XRP has experienced strong price performance in recent weeks, climbing over 12% in the past month and reclaiming notable price levels.
However, as of the latest trading session, the asset is showing signs of correction. At the time of writing, XRP is valued at $3.17, representing a 1.2% decline over the past 24 hours from its recent high of roughly $3.22.
The end of the case removed a significant source of uncertainty for the asset and sparked immediate price gains. However, on-chain data suggests that the rally may have been driven more by shifts within the existing investor base rather than by new market participation.
Exchange flow data offers additional insight. Both Binance and Upbit recorded notable spikes in depositing addresses just before and immediately after the SEC case outcome was announced. Historically, such inflow surges can signal that traders are positioning for profit-taking or short-term speculation.

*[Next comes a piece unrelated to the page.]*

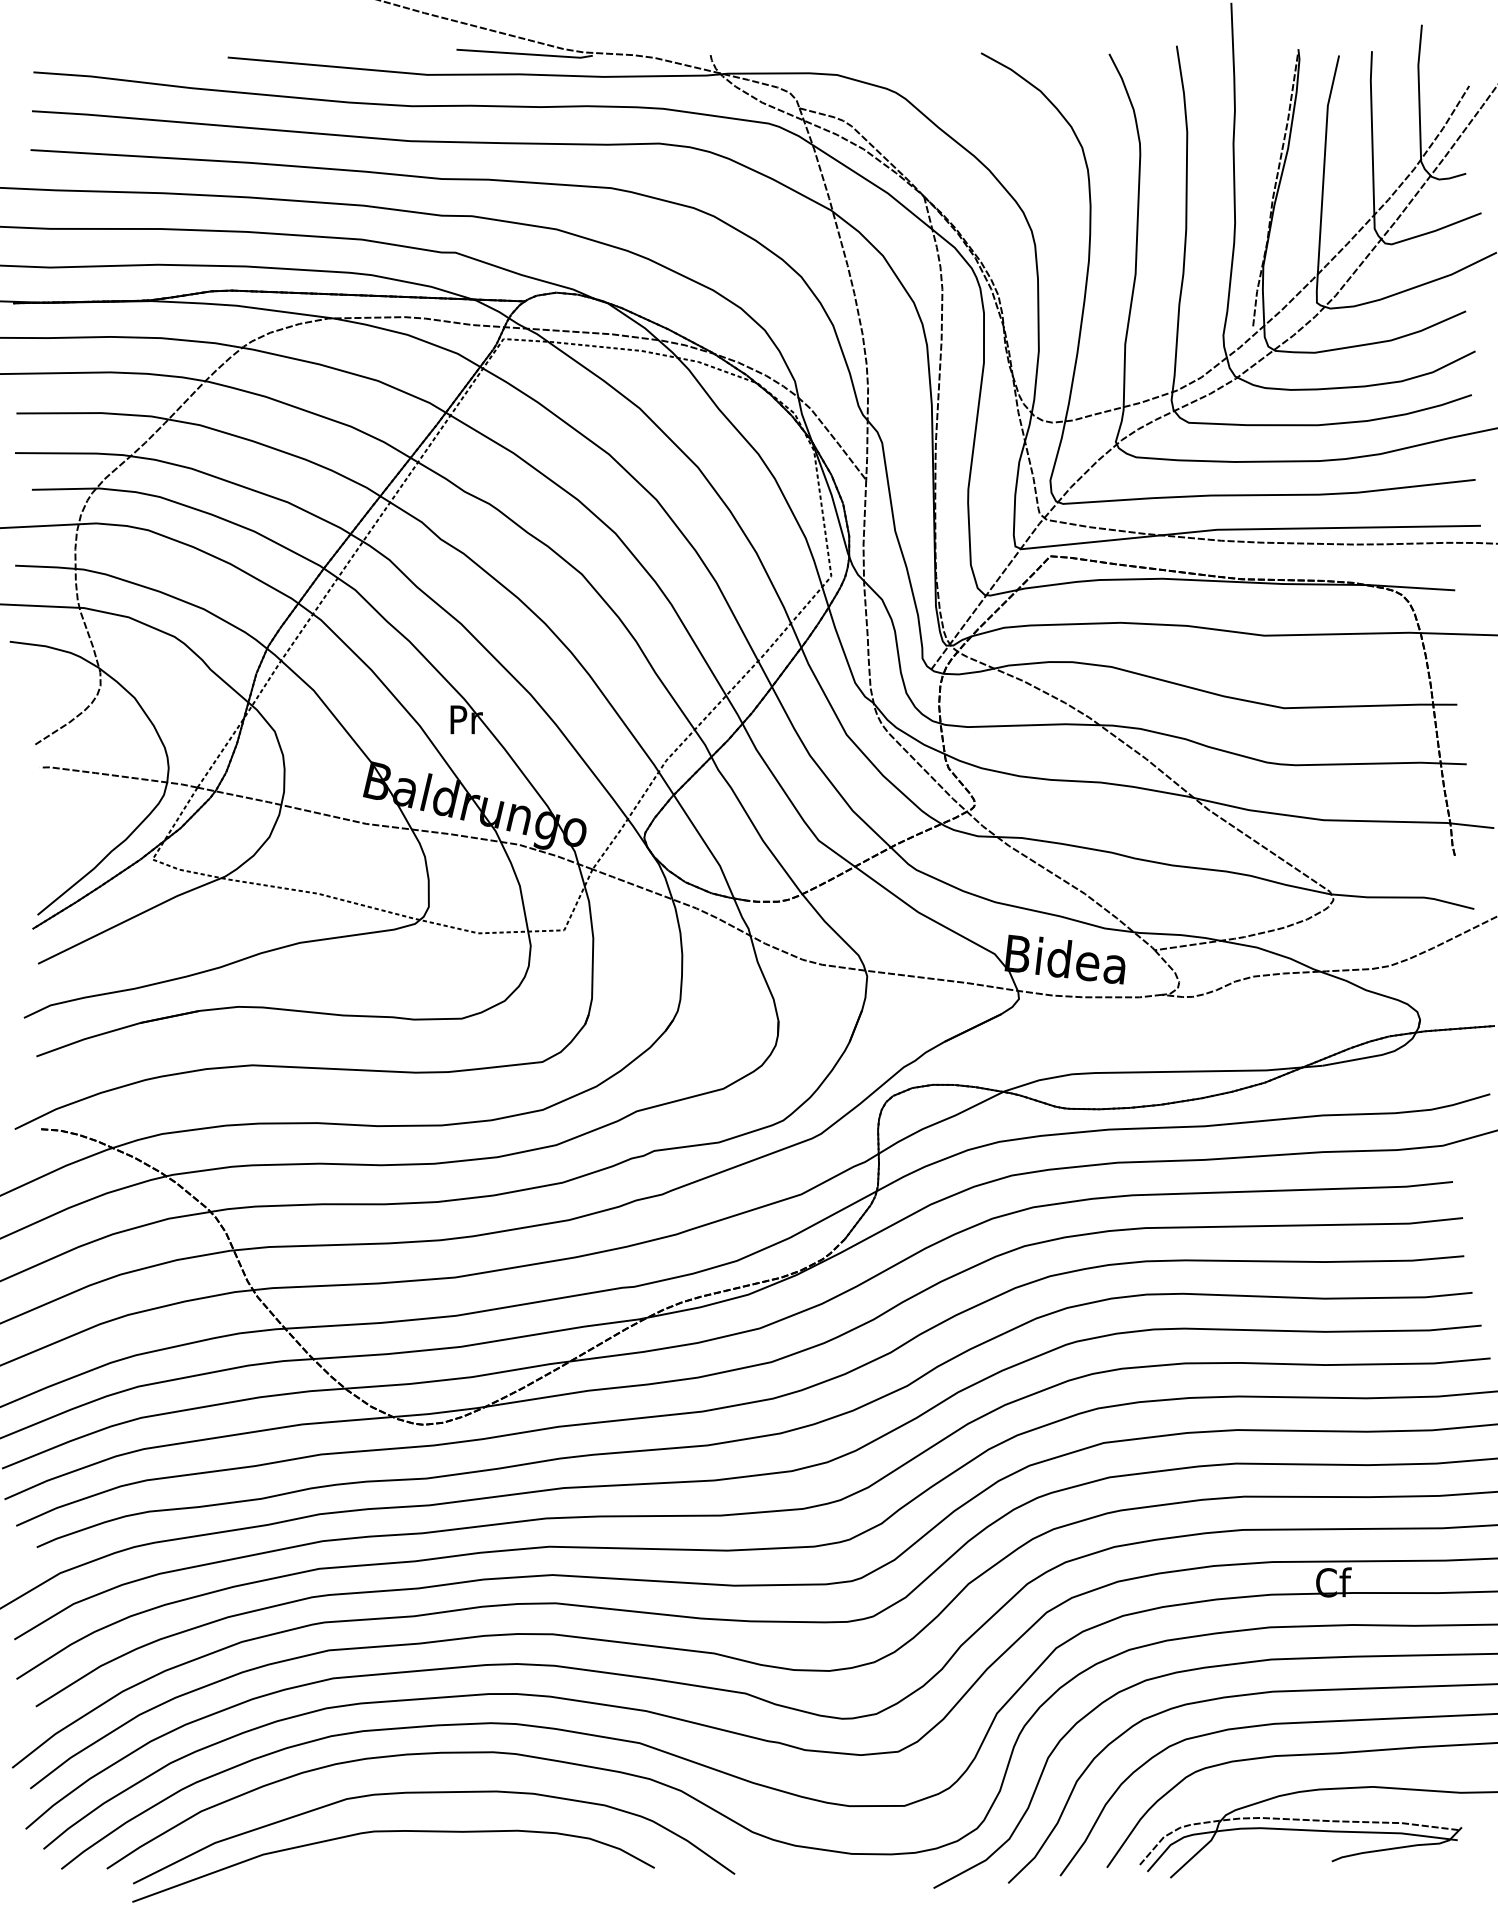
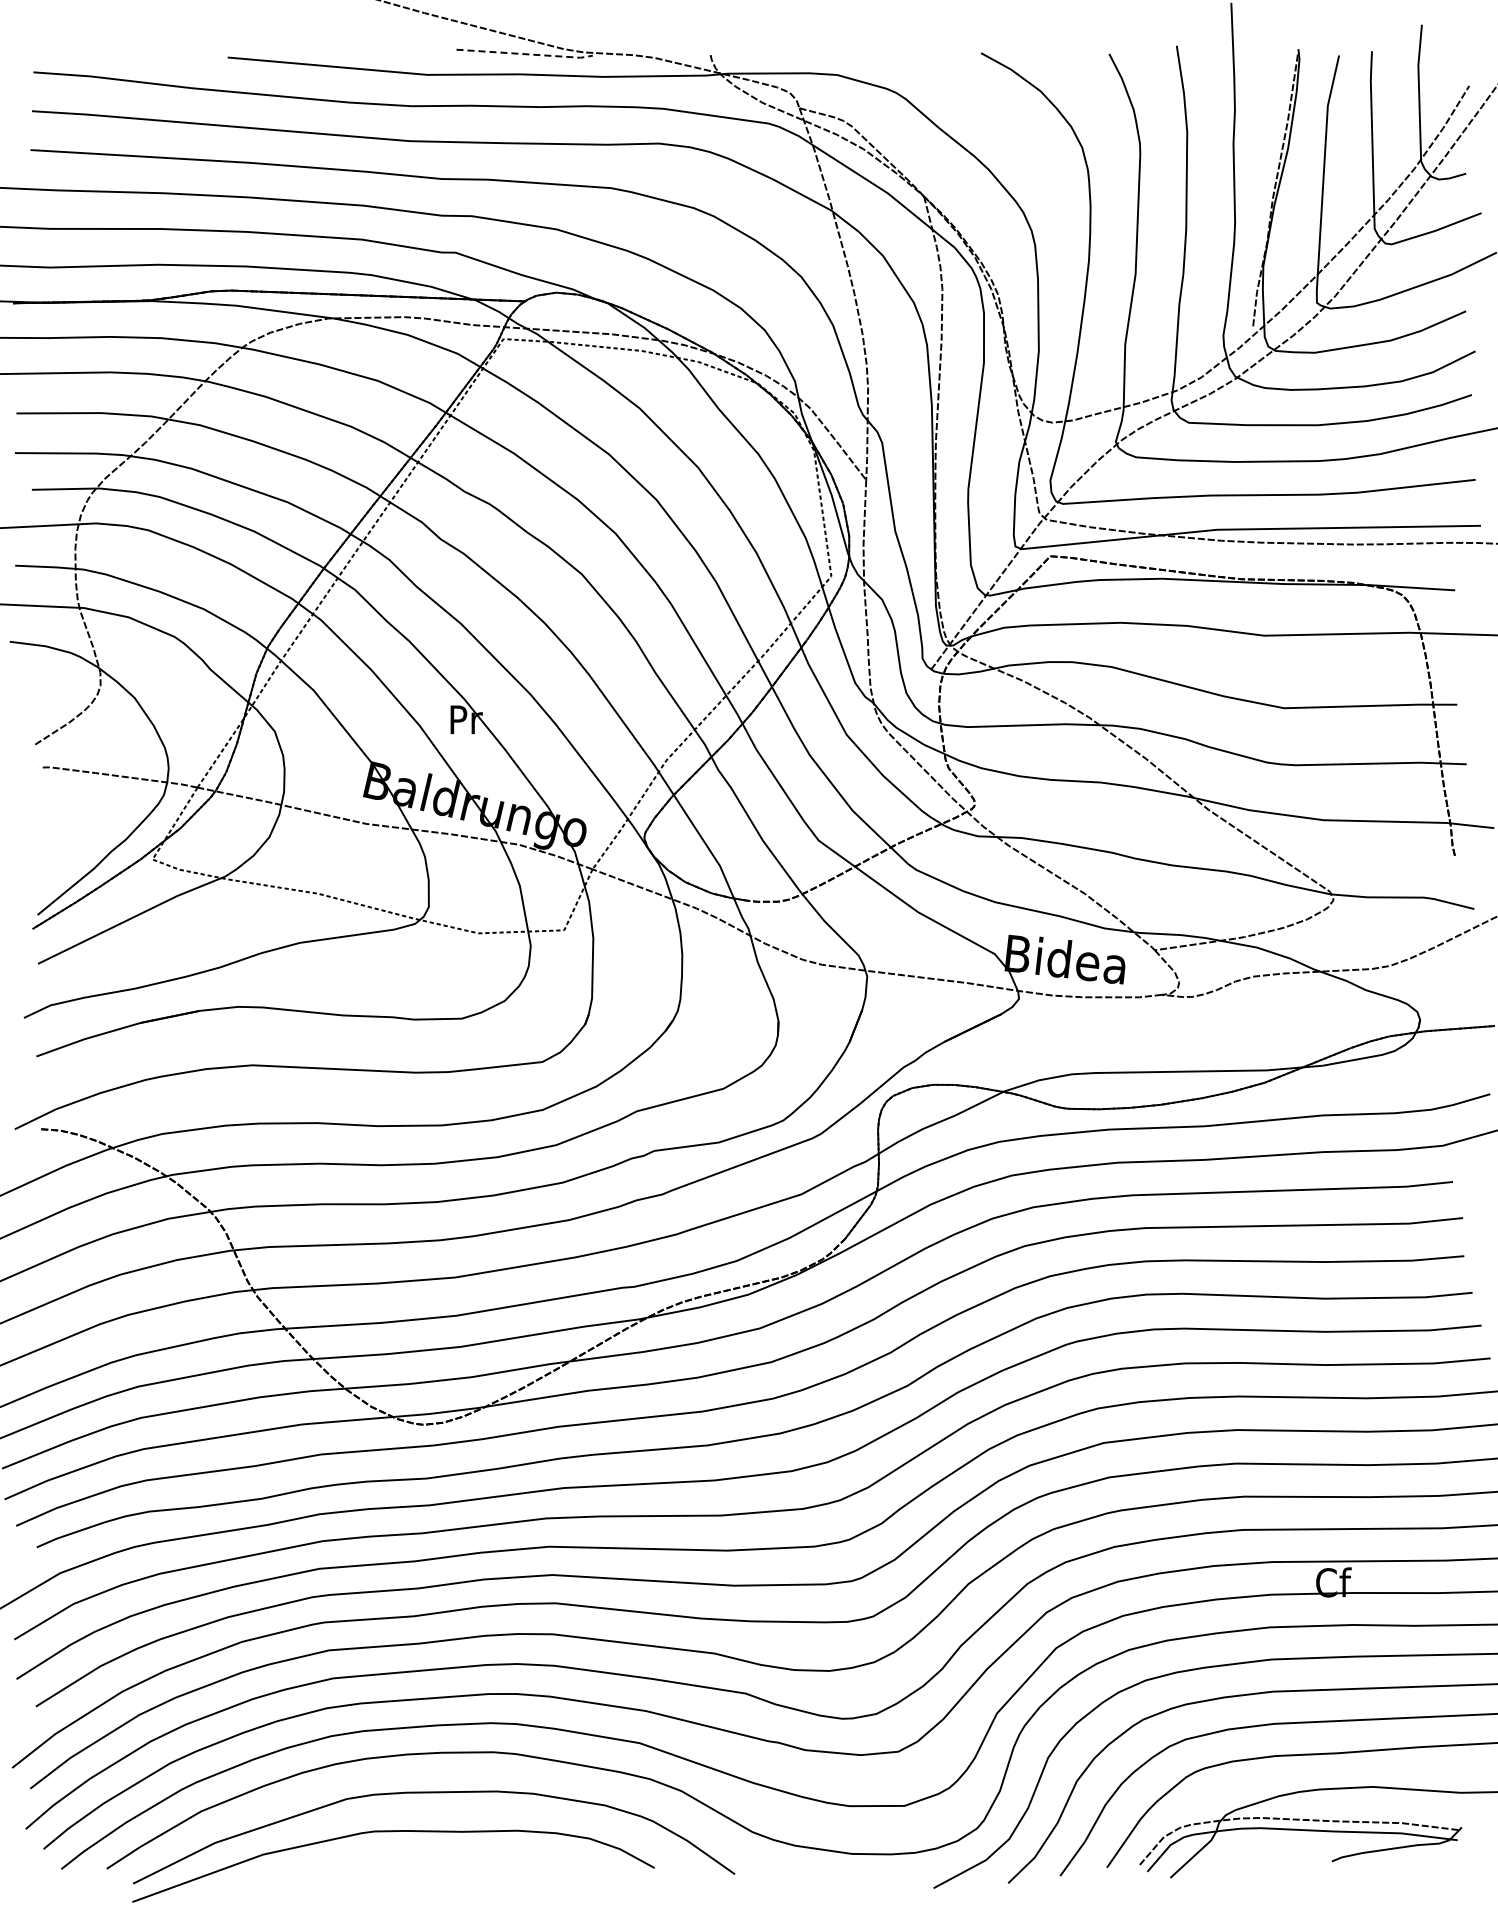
line at (525, 54): solid -> dashed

Changes in exchange reserves further illustrate the evolving market structure for XRP. After a period of decline, Binance’s XRP holdings have been increasing again, while Upbit’s reserves have maintained a steady upward trend.
This reflects a growing role for the Asian market in supporting XRP trading volume. Conversely, OKX now holds almost no XRP, suggesting that most of its reserves have been withdrawn from the exchange.
If exchange reserves continue to build rapidly, the probability of a short-term correction could increase, especially if profit-taking accelerates.